En Mauritanie, comme à l’instar des pays qui nous entourent, nous vivons dans des sociétés patriarcales, régies juridiquement ou tacitement par les religions.

La Mauritanie est un pays très conservateur où l’on fait difficilement la part des choses entre la religion et les traditions. La religion étant essentiellement interprétée et incarnée par des hommes (marabouts, savants, etc.), les confusions et les interprétations partisanes (en faveur du pouvoir des hommes) sont légion. À titre d’exemple : le débat sur les pratiques des mutilations génitales féminines (MGF) et sa portée religieuse font l’objet de beaucoup d’interprétations et d’amalgames, et fait ressortir également le désir de contrôler la sexualité de la fille dès sa naissance (sur des bases religieuses ou pas) – ce qui est loin d’être le cas s’agissant de la sexualité du garçon.

Le système social patriarcal est transversal à toutes les communautés sociolinguistiques mauritaniennes. Dans toutes les communautés, le pouvoir est détenu par les hommes sous des formes et à des degrés divers. C’est le cas s’agissant du pouvoir religieux, du pouvoir politique, du pouvoir économique, et ainsi de suite. Je donne l’exemple des communautés négromauritaniennes que je connais le mieux : dans nos villages, les réunions et/ou les rassemblements décisionnels du village, sont affaires d’hommes. Les femmes et les jeunes ne sont pas consultés, leurs avis comptent pour ragots de marchés. On se demanderait alors quel rôle relègue encore aujourd’hui la société aux femmes ? Quelles attentes ?

▶ _CONSIGNE_:
Recopiez le passage du texte sur la Mauritanie qui commence par « En Mauritanie, comme » et se poursuit jusqu'à « par les religions. », en substituant « les coutumes » à « les religions ».

▶ _DONNÉES FOURNIES_:
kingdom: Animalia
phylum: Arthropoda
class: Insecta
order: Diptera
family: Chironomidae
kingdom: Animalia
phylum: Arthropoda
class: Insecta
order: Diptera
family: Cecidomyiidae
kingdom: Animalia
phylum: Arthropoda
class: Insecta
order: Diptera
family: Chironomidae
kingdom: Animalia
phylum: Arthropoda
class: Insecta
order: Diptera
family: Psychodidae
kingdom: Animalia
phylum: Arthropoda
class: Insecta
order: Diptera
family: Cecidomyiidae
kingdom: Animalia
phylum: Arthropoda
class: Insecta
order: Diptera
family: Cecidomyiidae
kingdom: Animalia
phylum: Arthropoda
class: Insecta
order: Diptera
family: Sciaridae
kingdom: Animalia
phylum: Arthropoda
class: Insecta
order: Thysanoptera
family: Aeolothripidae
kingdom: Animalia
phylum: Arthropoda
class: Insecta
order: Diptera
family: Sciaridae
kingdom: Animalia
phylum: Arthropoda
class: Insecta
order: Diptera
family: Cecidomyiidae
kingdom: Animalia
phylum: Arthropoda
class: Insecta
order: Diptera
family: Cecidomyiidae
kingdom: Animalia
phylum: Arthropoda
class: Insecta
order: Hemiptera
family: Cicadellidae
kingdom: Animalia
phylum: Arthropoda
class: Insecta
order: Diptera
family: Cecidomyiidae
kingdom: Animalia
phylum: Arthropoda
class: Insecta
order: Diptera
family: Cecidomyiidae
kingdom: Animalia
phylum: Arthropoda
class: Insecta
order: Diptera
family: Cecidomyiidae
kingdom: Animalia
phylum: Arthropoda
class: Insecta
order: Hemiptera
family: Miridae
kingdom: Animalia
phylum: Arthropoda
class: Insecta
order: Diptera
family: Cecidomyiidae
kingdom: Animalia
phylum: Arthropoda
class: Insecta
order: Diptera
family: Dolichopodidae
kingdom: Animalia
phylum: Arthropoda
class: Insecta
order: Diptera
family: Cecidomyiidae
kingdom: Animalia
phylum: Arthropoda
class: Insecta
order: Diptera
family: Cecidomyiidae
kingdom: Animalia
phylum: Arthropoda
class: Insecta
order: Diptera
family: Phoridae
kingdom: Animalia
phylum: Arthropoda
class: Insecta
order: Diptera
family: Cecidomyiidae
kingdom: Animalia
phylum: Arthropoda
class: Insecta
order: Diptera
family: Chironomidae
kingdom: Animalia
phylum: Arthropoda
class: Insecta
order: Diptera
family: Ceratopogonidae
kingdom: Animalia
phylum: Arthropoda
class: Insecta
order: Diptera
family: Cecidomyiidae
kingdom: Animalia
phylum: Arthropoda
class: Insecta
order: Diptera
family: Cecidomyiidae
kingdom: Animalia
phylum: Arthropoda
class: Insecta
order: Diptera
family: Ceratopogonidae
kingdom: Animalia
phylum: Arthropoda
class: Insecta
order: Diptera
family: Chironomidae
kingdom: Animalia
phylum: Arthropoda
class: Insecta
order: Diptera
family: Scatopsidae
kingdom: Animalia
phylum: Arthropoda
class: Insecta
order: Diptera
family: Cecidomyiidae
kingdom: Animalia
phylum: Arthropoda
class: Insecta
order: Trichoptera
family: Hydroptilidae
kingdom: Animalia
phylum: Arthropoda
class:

▶ _CORRIGÉ_:
En Mauritanie, comme à l’instar des pays qui nous entourent, nous vivons dans des sociétés patriarcales, régies juridiquement ou tacitement par les coutumes.